Task to complete –
Return every record below exactly as written, omitting any pictures.

Given data –

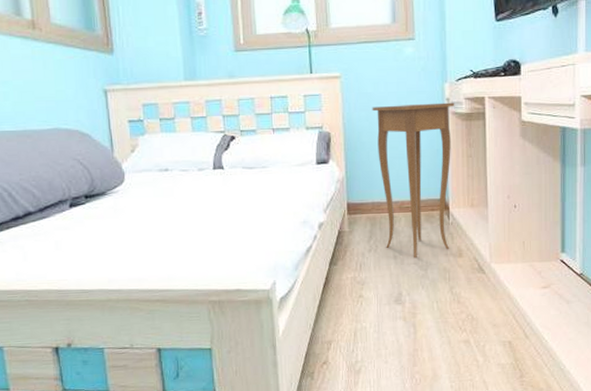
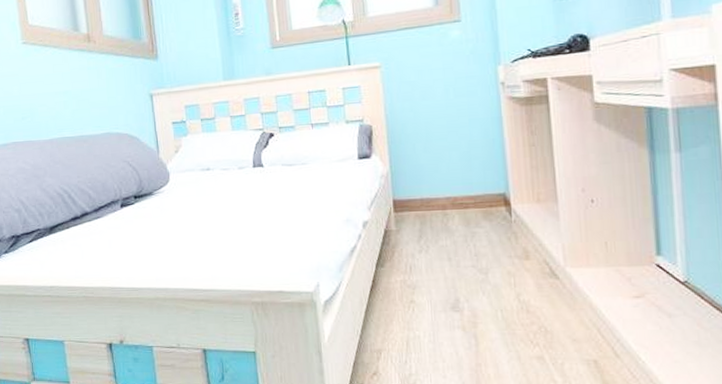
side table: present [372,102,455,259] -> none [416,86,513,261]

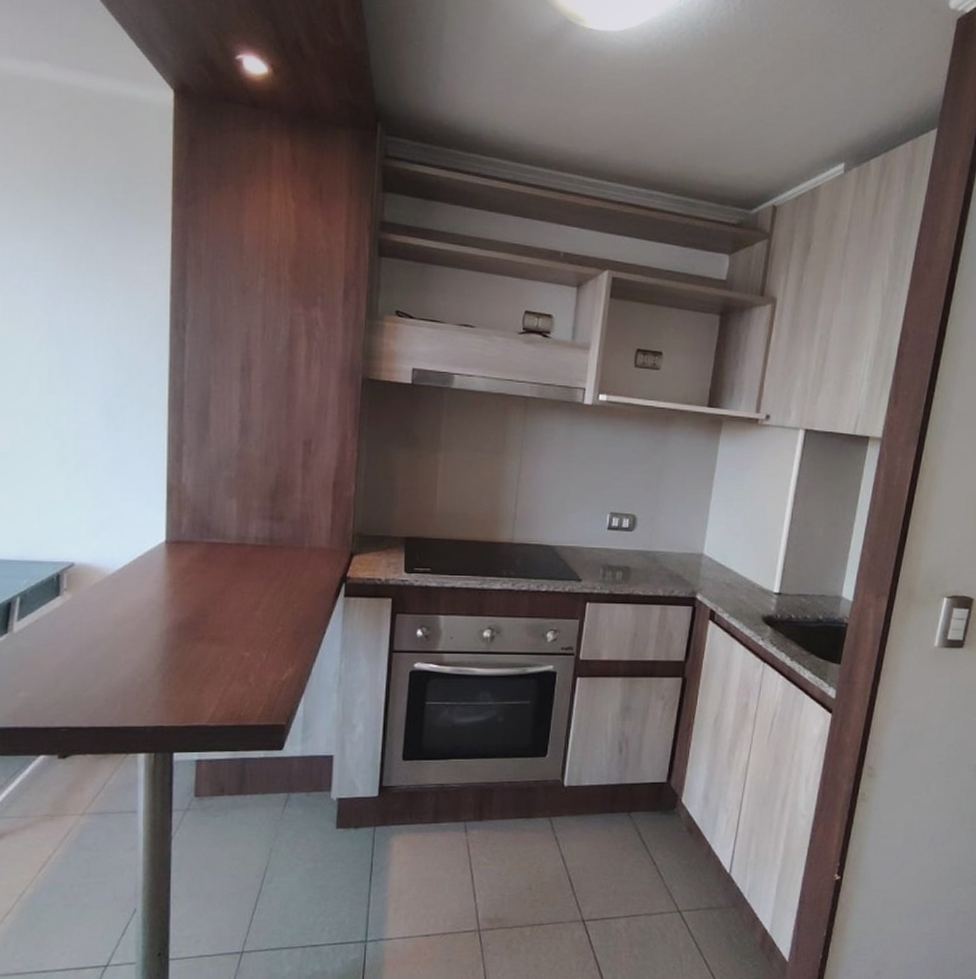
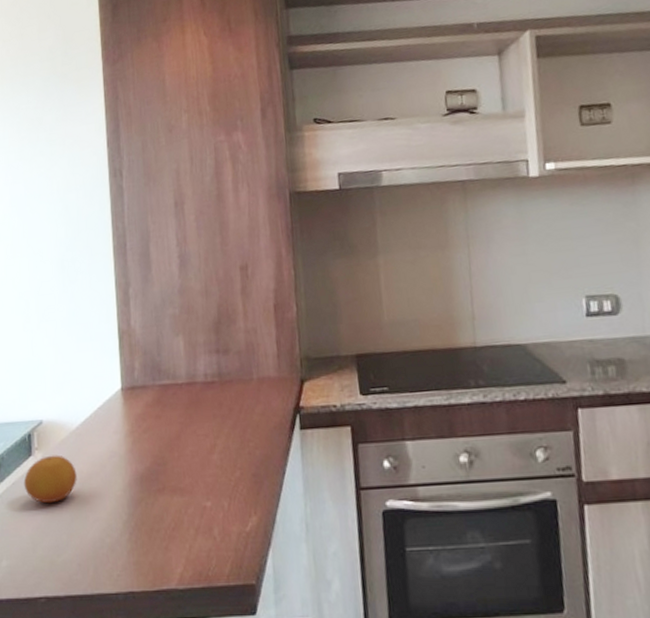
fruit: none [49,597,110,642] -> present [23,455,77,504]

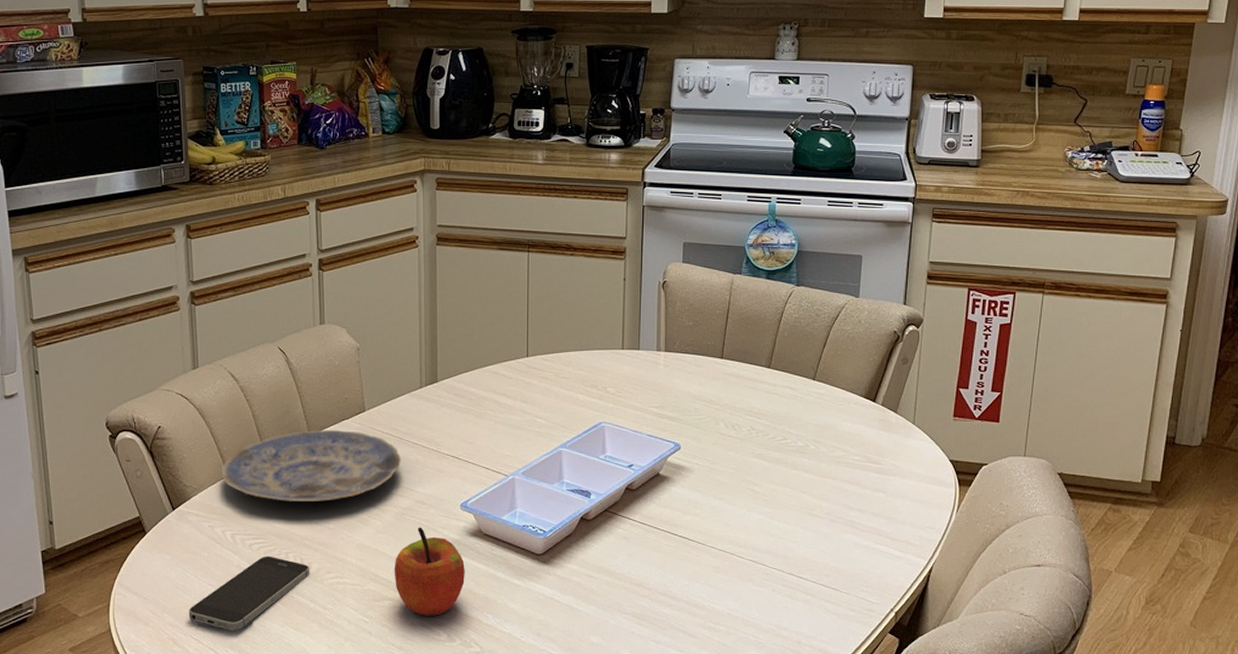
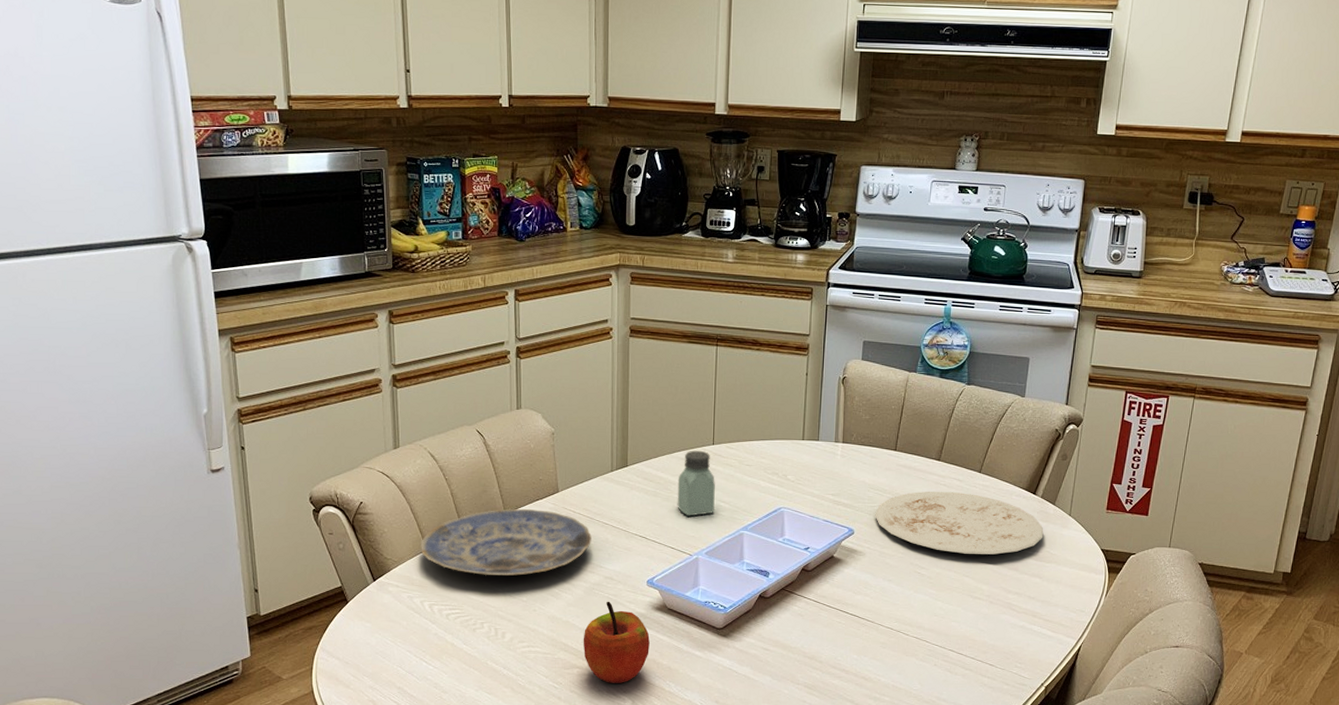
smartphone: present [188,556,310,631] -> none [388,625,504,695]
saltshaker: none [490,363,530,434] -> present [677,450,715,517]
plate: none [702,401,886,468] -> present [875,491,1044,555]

Solution –
side table: present [372,102,455,259] -> none [416,86,513,261]

fruit: none [49,597,110,642] -> present [23,455,77,504]

smartphone: present [188,556,310,631] -> none [388,625,504,695]
saltshaker: none [490,363,530,434] -> present [677,450,715,517]
plate: none [702,401,886,468] -> present [875,491,1044,555]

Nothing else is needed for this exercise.